Weiter auf Wachstumskurs (Teil 2)

In der FINANZWELT-Ausgabe 05-2006 stellten wir Ihnen das „Europäische Parkett“ der OVB und deren Börsengang vor. Lesen Sie nun, wie sich die Präsenz des Unternehmens in Westund Südeuropa entwickelt und etabliert hat.

Frankreich. Beim Gedanken an unsere französischen Nachbarn gerät Michael Frahnert, Vorstandschef der OVB Holding AG, geradezu ins Schwärmen: „Hier empfinden die Kunden es als echten Mehrwert, wenn Beratungsgespräche in ihrem eigenen Zuhause stattfinden und sie dabei die Auswahl unter verschiedenen Produkten haben.“ Seit 2003 ist die OVB dort mit einer Landesgesellschaft im Markt. Und das Geschäft floriert hier wie auch in den anderen Ländern West- und Südeuropas, in denen OVB auf eine eigenständige Präsenz setzt.

Schweiz. Die Geschäftstätigkeit in der Schweiz hat das Unternehmen 1995 begonnen. In zehn über die Alpenrepublik verteilten Büros arbeiten zurzeit 80 hauptberufliche Berater. Die Landesgesellschaft plant für dieses Jahr die Einrichtung eines Ausbildungszentrums für die Regionen Westschweiz und Deutschschweiz. Damit soll eine professionelle Aus- und Weiterbildung, die den Anforderungen der örtlichen Aufsichtbehörden entspricht, weiter ausgebaut werden.

Österreich. Noch deutlich früher, nämlich vor über 15 Jahren, hatte OVB ihre Landesgesellschaft in Österreich gegründet. Sie sitzt in der Mozart-Stadt Salzburg und arbeitet mit 45 Beratungsbüros.

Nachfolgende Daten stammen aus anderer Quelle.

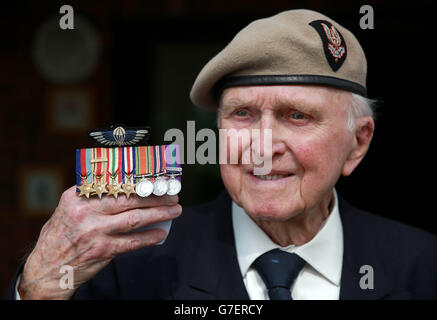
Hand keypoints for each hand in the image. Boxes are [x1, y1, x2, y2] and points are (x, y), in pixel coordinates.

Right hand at [18, 185, 181, 298]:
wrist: (45, 269)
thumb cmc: (60, 235)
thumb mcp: (69, 208)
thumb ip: (93, 196)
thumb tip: (127, 187)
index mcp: (78, 196)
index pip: (113, 182)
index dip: (138, 179)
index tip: (156, 176)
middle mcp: (86, 211)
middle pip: (129, 199)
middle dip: (155, 195)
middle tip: (173, 193)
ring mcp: (94, 231)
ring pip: (134, 218)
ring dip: (159, 214)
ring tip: (175, 210)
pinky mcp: (102, 250)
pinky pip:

Athen, Italien, Spanien. 1993 startete die Landesgesellschaft in Athen, der 22 Büros quer über den Peloponnes angehören. 2002 waren die Landesgesellschaften in Italien und Spanien gefolgt. Der Kölner Finanzdienstleister hat sich mit diesen Gesellschaften in Kernmärkte begeben, in die sich wegen ihrer gewachsenen Strukturen kaum ein anderer Anbieter hineingetraut und sich so mancher zurückgezogen hat. MLP beispielsweise aus der Schweiz, der AWD nach erheblichen Verlusten aus Italien.

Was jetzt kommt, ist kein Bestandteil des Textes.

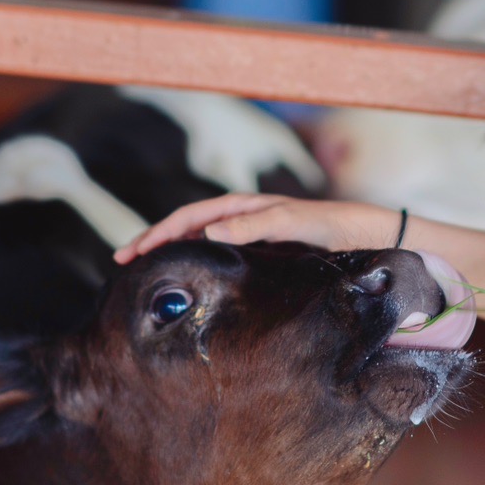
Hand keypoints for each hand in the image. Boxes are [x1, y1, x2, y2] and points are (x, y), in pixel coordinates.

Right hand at [113, 194, 397, 264]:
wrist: (365, 236)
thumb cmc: (332, 225)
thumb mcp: (294, 223)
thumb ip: (256, 224)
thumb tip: (209, 231)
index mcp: (244, 207)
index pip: (189, 216)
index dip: (158, 232)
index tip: (131, 251)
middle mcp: (241, 218)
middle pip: (186, 226)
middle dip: (152, 240)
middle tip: (120, 262)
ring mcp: (247, 235)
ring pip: (197, 240)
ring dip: (168, 250)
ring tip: (140, 269)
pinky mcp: (257, 253)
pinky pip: (215, 254)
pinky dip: (192, 261)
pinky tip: (183, 278)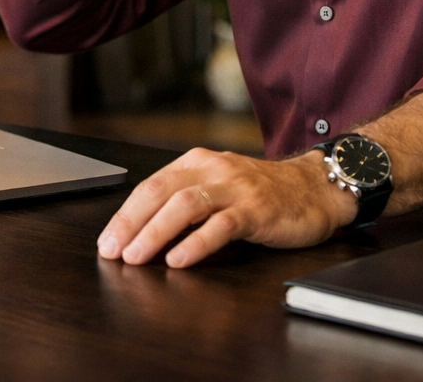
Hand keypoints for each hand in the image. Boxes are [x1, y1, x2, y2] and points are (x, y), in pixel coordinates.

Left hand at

Für die Kölner hat sich der Weg indes gelohnt. Das Segment West- und Südeuropa mit seinen Landesgesellschaften in Frankreich, Griechenland, Italien, Österreich, der Schweiz und Spanien hat in den ersten drei Quartalen des vergangenen Jahres mit 27,2 Millionen Euro rund 24,2 Prozent zu den gesamten Vertriebsprovisionen der Holding beigetragen.
Im Jahresergebnis soll es noch deutlich mehr werden. Hatten sich die Gesamtvertriebsprovisionen im ersten Dreivierteljahr 2006 nämlich noch um 18 % gegenüber dem Vorjahr auf 155,4 Mio. Euro gesteigert, so rechnet OVB für das Gesamtjahr mit mindestens 200 Mio. Auch daran werden West- und Südeuropa wohl wieder einen kräftigen Anteil haben.

Zwei Länder machen ganz aktuell und überaus positiv von sich reden. Frankreich und Spanien glänzen durch ein besonders dynamisches Wachstum. Vor allem bei den Iberern verwundert das nicht. Längst lebt das Land nicht mehr nur von Flamenco und gutem Rioja. Kurz nach seinem EU-Beitritt zählte Spanien noch zu den Armenhäusern Europas. Nach einem Bericht der Tageszeitung „El Pais“ ist Ministerpräsident Jose Luis Rodriguez Zapatero sicher, beim Pro- Kopf-Einkommen Deutschland in wenigen Jahren überholen zu können: „Wir werden sie uns schnappen.“ OVB wird davon direkt profitieren.